The men in the cellar heard him coming and scrambled for swords and shields. He did not descend. Stone steps led down into the dank underground, and he opened the door above them and called down to the king.

“Gudrun is dead, Sire. The Northmen are gone.”

Elbor cried out in sodden relief. Even from Hod’s position at the top of the stairs, he smelled of piss and spirits, but he began to climb the cellar steps as if he’d been pardoned. Hod moved aside to let him pass, but he hovered nearby, waiting for the others.

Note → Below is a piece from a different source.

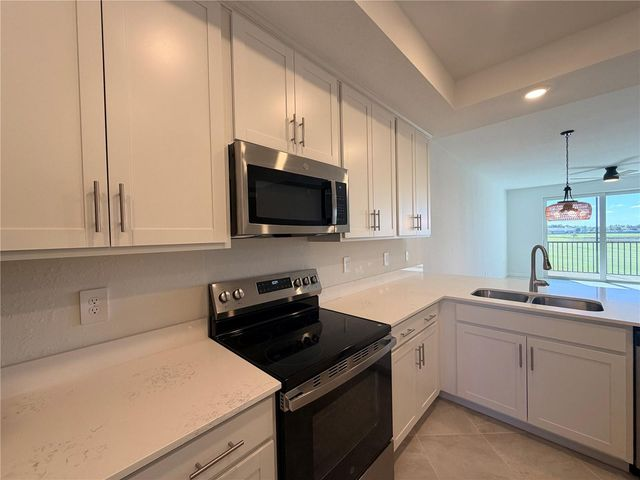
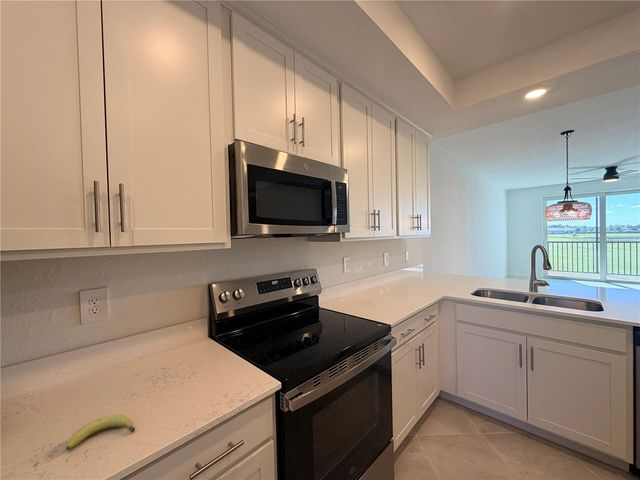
+ fruit [65,413,136,451]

“And the Temple Boy?” Banruud asked, still uncertain.

“The Temple Boy is no more,” Hod said, unflinching. The Temple Boy was no more. He’d long ago become a man. A chieftain. And soon he would be a king.

“You must come out now, Majesty,” he demanded, using the same quiet, emotionless voice Banruud seemed to expect from him.

He would make Banruud stand in front of his people, those that were left. He would force him to face the chieftains and the warriors who remained. And then he would end him, the way Banruud had insisted Hod end Bayr. If Hod was condemned to die with him, then so be it, but Banruud would die.